Da ex sindaco, come giudichi il dibattito sul futuro del Maradona e sulle strutture?

"Conosco bene la vicenda. Il Maradona è stato già migliorato in maniera importante in occasione delle Universiadi del 2019, ma resta uno stadio datato. Oggi si parla di investimenti molto consistenti per completarne la riqualificazione, ma credo che Napoli abbia anche l'opportunità di pensare concretamente a uno stadio nuovo. Servono due condizioni: la volontà politica e amministrativa di individuare un'area adeguata e la volontà imprenditoriale di investire realmente. Nella zona orientale della città, ad esempio, esistono aree che potrebbero essere prese in considerazione."

Quindi uno stadio nuovo sarebbe la soluzione migliore?

"Dal mio punto di vista sì. Con uno stadio nuovo la città avrebbe due impianti e potrebbe guardare al futuro con una prospettiva diversa. Uno stadio moderno offre servizi e opportunità che una struttura storica, pur ristrutturata, non potrà mai garantire completamente."

Che giudizio dai sulla scelta di Allegri per il Napoli?

"Credo che sia una scelta di continuità. Il presidente ha voluto affidarsi a un allenatore esperto, abituato a lavorare in grandi club e capace di garantire stabilità. Forse una scelta diversa avrebbe acceso maggiormente l'entusiasmo iniziale dei tifosi, ma avrebbe comportato anche rischi maggiori. Allegri è un allenatore che ha vinto molto e che offre garanzie importanti. È vero che nelle ultime stagioni non ha sempre brillato, ma resta un tecnico di altissimo livello."
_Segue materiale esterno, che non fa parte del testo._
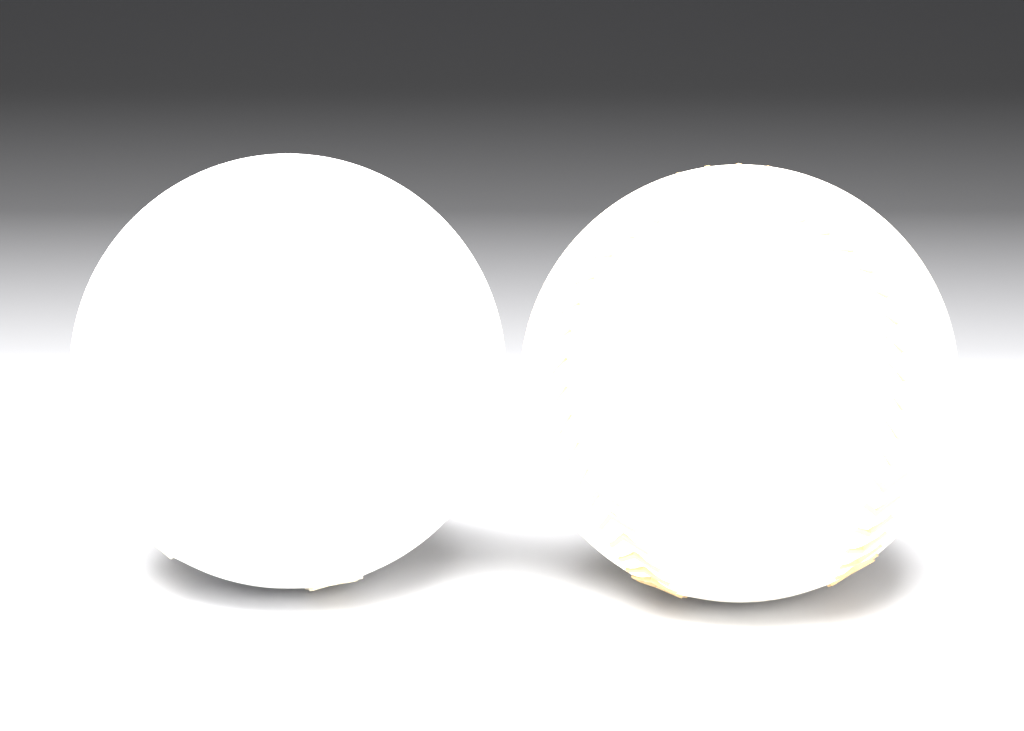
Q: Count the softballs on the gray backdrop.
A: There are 2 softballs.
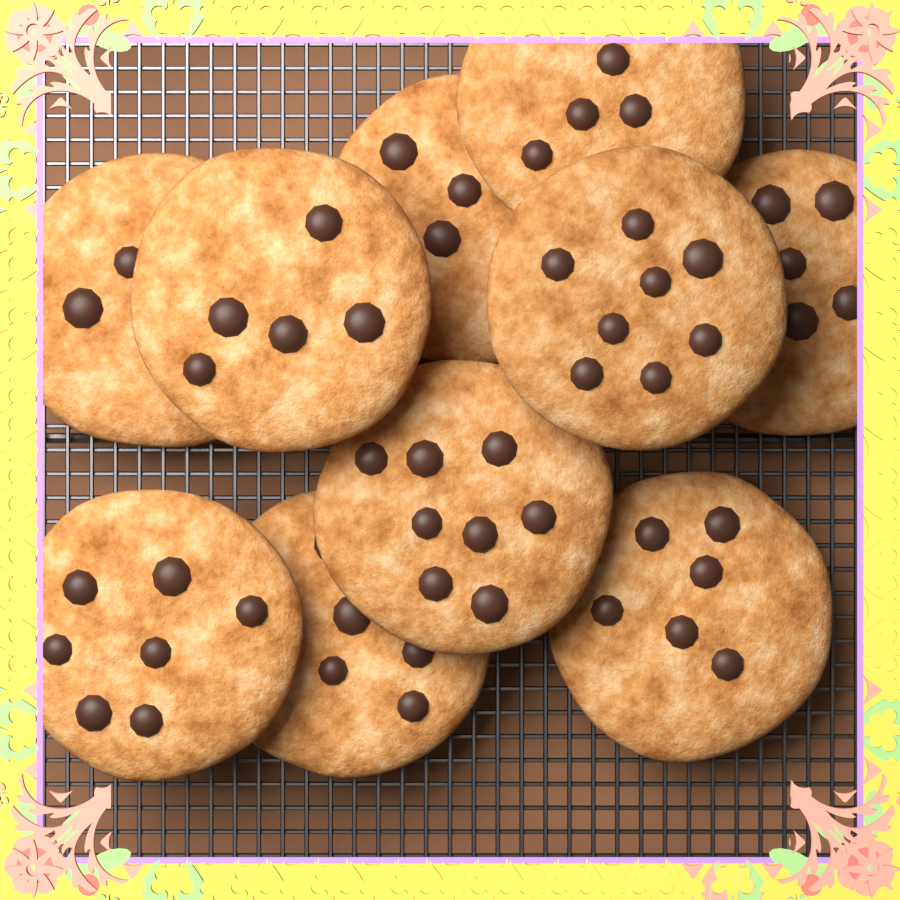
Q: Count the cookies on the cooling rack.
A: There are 10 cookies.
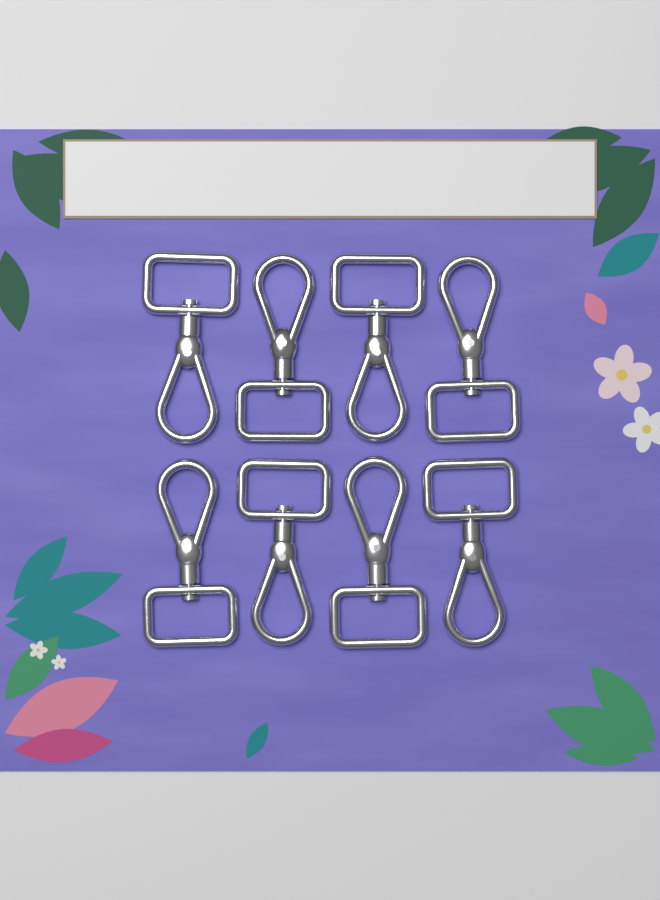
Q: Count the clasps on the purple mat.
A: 8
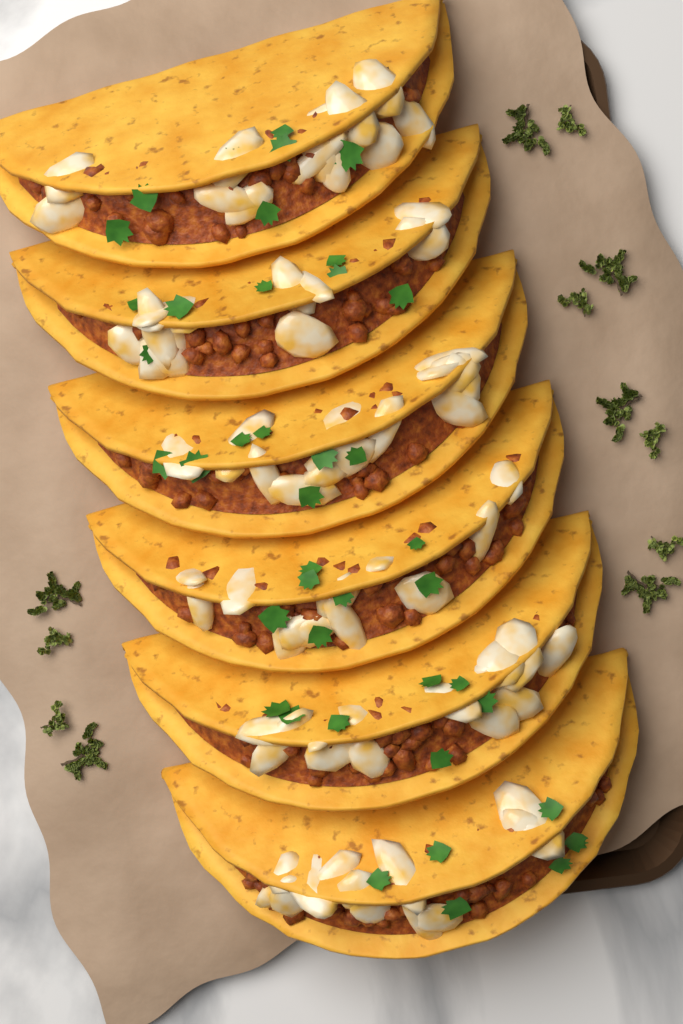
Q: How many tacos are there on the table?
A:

Ti aspettavi una decisione di questo tipo?

"Sì, perché il Napoli ha una squadra forte e una società solida. Arriva da una stagione comunque positiva, con il secondo posto e la vittoria della Supercoppa. In questo contesto mi sembrava più probabile una scelta orientata all'esperienza piuttosto che una scommessa. Adesso, come sempre, sarà il campo a emettere il verdetto definitivo."